▸ **Record excerpts**:

+ + + + + + +

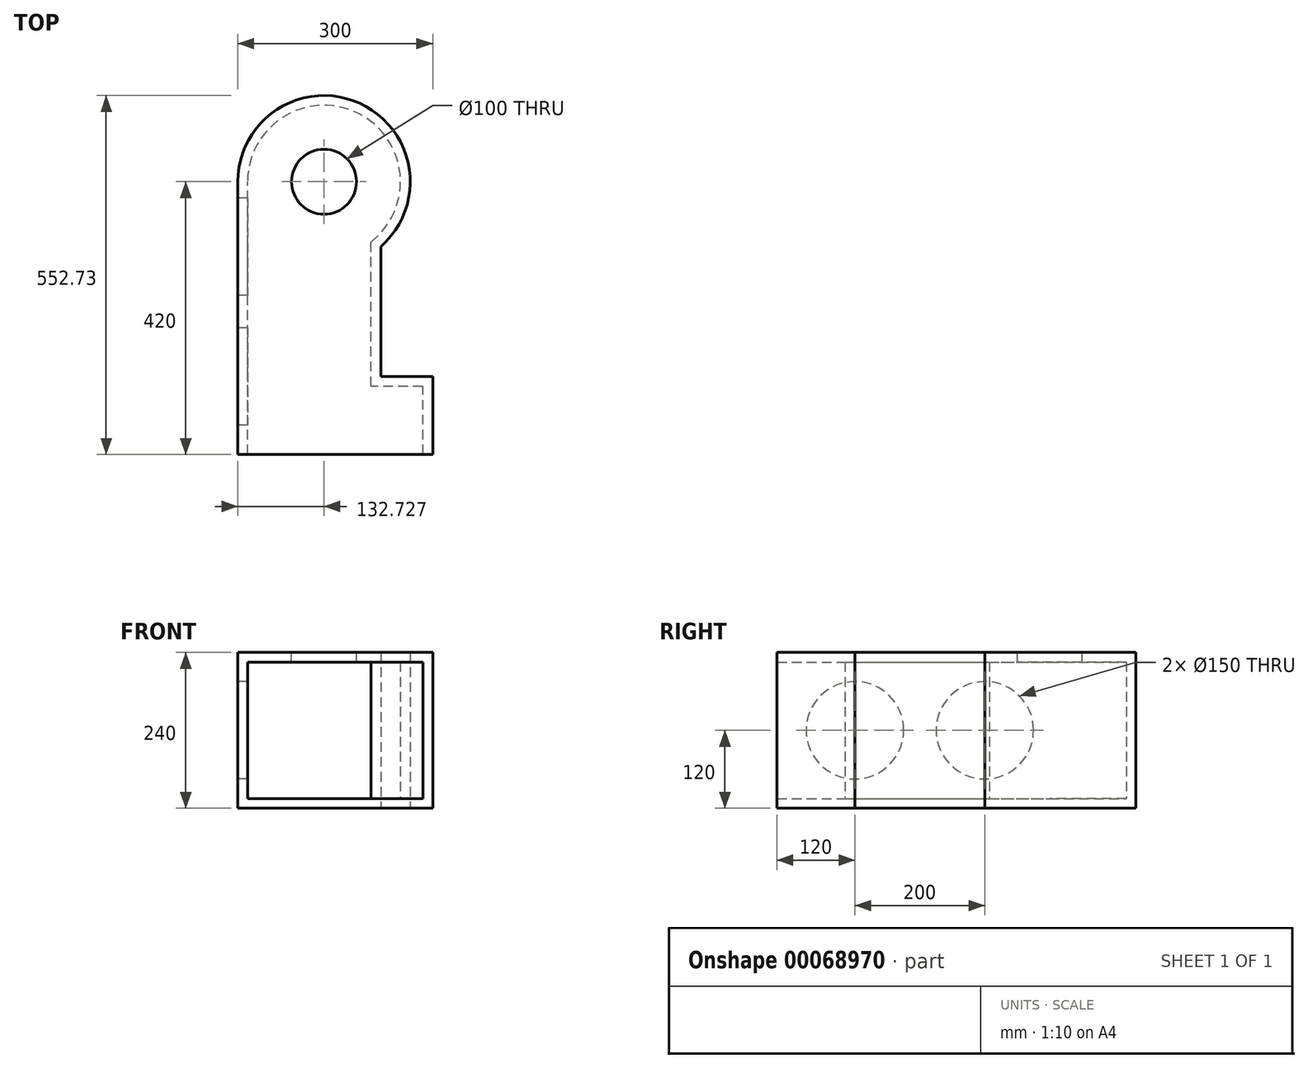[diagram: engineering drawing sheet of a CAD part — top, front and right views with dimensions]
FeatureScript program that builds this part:
annotation { "Feature Type Name" : "Feature", "Feature Type Description" : "" }
export const myFeature = defineFeature(function(context is Context, id is Id, definition is map)
    precondition{}
    {
        {
            var Q0;
            Q0=qCreatedBy(makeId("Top.planeOp"),FACE);
            var sketch = newSketch(context, id + "F0", { "sketchPlane" : qUnion([Q0])});
            skLineSegment(sketch, "E0", {"start": v(0, 0) * mm, "end": v(0, 420) * mm});
            skLineSegment(sketch, "E1", {"start": v(0, 0) * mm, "end": v(300, 0) * mm});
            skLineSegment(sketch, "E2", {"start": v(300, 0) * mm, "end": v(300, 120) * mm});
            skLineSegment(sketch, "E3", {"start": v(300, 120) * mm, "end": v(220, 120) * mm});
            skLineSegment(sketch, "E4", {"start": v(220, 120) * mm, "end": v(220, 320) * mm});
            skArc(sketch, "E5", {"start": v(220, 320) * mm, "mid": v(187.65, 540.83) * mm, "end": v(0, 420) * mm});
            skSolve(sketch);
        }
        {
            var Q0;
            Q0=makeQuery(id+"F0.imprint","IMPRINT",FACE,{"disambiguationData":[TD([[makeQuery(id+"F0.imprint","IMPRINT",EDGE,{"derivedFrom":sQuery(id+"F0.wireOp",EDGE,"E0")}),-1.0]])]});
            extrude(context, id + "F1", {"entities" : qUnion([Q0]), "depth" : 240 * mm});
        }
        {
            var Q0;
            Q0=makeQuery(id+"F1.opExtrude","SWEPT_FACE",FACE,{"disambiguationData":[OSD([sQuery(id+"F0.wireOp",EDGE,"E1")])]});
            shell(context, id + "F2", {"entities" : qUnion([Q0]), "thickness" : 15 * mm});
        }
        {
            var Q0;
            Q0=makeQuery(id+"F1.opExtrude","CAP_FACE",FACE,{"disambiguationData":[OSD([sQuery(id+"F0.wireOp",EDGE,"E0"),sQuery(id+"F0.wireOp",EDGE,"E1"),sQuery(id+"F0.wireOp",EDGE,"E2"),sQuery(id+"F0.wireOp",EDGE,"E3"),sQuery(id+"F0.wireOp",EDGE,"E4"),sQuery(id+"F0.wireOp",EDGE,"E5")])],"isStart":false});
            var sketch = newSketch(context, id + "F3", { "sketchPlane" : qUnion([Q0])});
            skCircle(sketch, "E6", {"center": v(132.73, 420) * mm, "radius": 50 * mm});
            skSolve(sketch);
        }
        {
            var Q0;
            Q0=makeQuery(id+"F3.imprint","IMPRINT",FACE,{"disambiguationData":[TD([[makeQuery(id+"F3.imprint","IMPRINT",EDGE,{"derivedFrom":sQuery(id+"F3.wireOp",EDGE,"E6")}),1.0]])]});
            extrude(context, id + "F4", {"entities" : qUnion([Q0]), "operationType" : NewBodyOperationType.REMOVE, "oppositeDirection" : true, "depth" : 50 * mm});
        }
        {
            var Q0;
            Q0=makeQuery(id+"F1.opExtrude","SWEPT_FACE",FACE,{"disambiguationData":[OSD([sQuery(id+"F0.wireOp",EDGE,"E0")])]});
            var sketch = newSketch(context, id + "F5", { "sketchPlane" : qUnion([Q0])});
            skCircle(sketch, "E7", {"center": v(-320, 120) * mm, "radius": 75 * mm});
            skCircle(sketch, "E8", {"center": v(-120, 120) * mm, "radius": 75 * mm});
            skSolve(sketch);
        }
        {
            var Q0;
            Q0=makeQuery(id+"F5.imprint","IMPRINT",FACE,{"disambiguationData":[TD([[makeQuery(id+"F5.imprint","IMPRINT",EDGE,{"derivedFrom":sQuery(id+"F5.wireOp",EDGE,"E7")}),1.0]])]});
            var Q1;
            Q1=makeQuery(id+"F5.imprint","IMPRINT",FACE,{"disambiguationData":[TD([[makeQuery(id+"F5.imprint","IMPRINT",EDGE,{"derivedFrom":sQuery(id+"F5.wireOp",EDGE,"E8")}),1.0]])]});
            extrude(context, id + "F6", {"entities" : qUnion([Q0, Q1]), "operationType" : NewBodyOperationType.REMOVE, "oppositeDirection" : true, "depth" : 50 * mm});
        }
    });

+ + + + + + +

▸ **Task requirements**: Return each line above that contains the string "qUnion". Case matters.

▸ **Written response**:
            var sketch = newSketch(context, id + "F0", { "sketchPlane" : qUnion([Q0])});
            extrude(context, id + "F1", {"entities" : qUnion([Q0]), "depth" : 240 * mm});
            shell(context, id + "F2", {"entities" : qUnion([Q0]), "thickness" : 15 * mm});
            var sketch = newSketch(context, id + "F3", { "sketchPlane" : qUnion([Q0])});
            extrude(context, id + "F4", {"entities" : qUnion([Q0]), "operationType" : NewBodyOperationType.REMOVE, "oppositeDirection" : true, "depth" : 50 * mm});
            var sketch = newSketch(context, id + "F5", { "sketchPlane" : qUnion([Q0])});
            extrude(context, id + "F6", {"entities" : qUnion([Q0, Q1]), "operationType" : NewBodyOperationType.REMOVE, "oppositeDirection" : true, "depth" : 50 * mm});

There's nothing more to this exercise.